Innovative Formate für die urbane Transformation

Die BMBF-Projekte zur Zukunftsstadt stoßen Transformationen am konkreten Ort an. Das Mittel der Wahl sind dabei Reallabore, in denen experimentell gute Lösungen entwickelt werden. Reallabore bereichern Stadtforschung wie Stadtplanung gleichermaßen. Stellvertretend für viele stehen Projekte wie Migrants4Cities, BREsilient oder GoIngVis. Für die Akteure der kommunalen Praxis ist es dabei wichtig, stabile Netzwerke und Strukturen zu entwickeln, die über die Laufzeit der einzelnen Projekte hinaus reichen.

Im Projektverlauf bringen Experimente auch unerwartete Ergebnisse, mit denen umzugehen die Verbundpartner durchaus herausfordert. Das Projekt KlimaNetze startete mit dem Ziel, lokale Netzwerke für kommunalen Klimaschutz zu stärken. Die Auswahl der Reallabore in einem ergebnisoffenen Beteiligungsprozess ergab einen unerwarteten Fokus auf das Handlungsfeld Verkehr. Verkehrsplanung und Mobilitätsforschung waren im Verbund nicht vertreten, aber das Projektteam vernetzte sich gezielt mit anderen Mobilitätsprojekten aus der Zukunftsstadtforschung, um weitere fachliche Perspektiven einzuholen.

Gezielte Vernetzung für projektübergreifende Lerneffekte

Hier zeigt sich beispielhaft, dass die Vernetzung der verschiedenen Projekte in der Leitinitiative Zukunftsstadt für einen deutlichen Mehrwert sorgt. Deshalb fördert das BMBF das begleitende Synthese- und Vernetzungsprojekt Zukunftsstadt (SynVer*Z).
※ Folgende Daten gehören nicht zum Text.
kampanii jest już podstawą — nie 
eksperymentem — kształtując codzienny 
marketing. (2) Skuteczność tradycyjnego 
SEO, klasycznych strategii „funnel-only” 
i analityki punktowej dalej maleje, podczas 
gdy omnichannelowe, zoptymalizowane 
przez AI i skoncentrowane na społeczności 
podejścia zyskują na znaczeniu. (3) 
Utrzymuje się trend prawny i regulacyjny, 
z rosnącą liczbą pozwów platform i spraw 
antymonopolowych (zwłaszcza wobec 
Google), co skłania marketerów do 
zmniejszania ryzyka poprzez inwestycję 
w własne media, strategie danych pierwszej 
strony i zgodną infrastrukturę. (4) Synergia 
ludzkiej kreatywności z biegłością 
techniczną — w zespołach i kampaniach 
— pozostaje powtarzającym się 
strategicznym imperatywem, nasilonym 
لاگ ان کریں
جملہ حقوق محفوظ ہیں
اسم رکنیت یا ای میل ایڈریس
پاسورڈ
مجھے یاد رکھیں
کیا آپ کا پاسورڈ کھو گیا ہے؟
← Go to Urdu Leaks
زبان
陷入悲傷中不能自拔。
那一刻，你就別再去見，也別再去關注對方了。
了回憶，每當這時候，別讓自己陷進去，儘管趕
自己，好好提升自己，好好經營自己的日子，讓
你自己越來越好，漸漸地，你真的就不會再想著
Dieses Projekt organisiert den inhaltlichen Austausch zwischen den Projekten der Fördermaßnahmen Umsetzung der Leitinitiative Zukunftsstadt sowie Nachhaltige Transformation urbaner Räume. In Workshops zu Fokus- und Querschnittsthemen tauschen die Projekte Erfahrungen und Ideen aus. Die Ergebnisse unterstützen die Arbeit der einzelnen Projekte – bilden aber auch gleichzeitig die Basis für übergreifende Syntheseprodukte. Das Thema „Urbane Produktion" wurde beispielsweise bereits in mehreren Veranstaltungen beleuchtet und in einem Synthesepapier aufbereitet.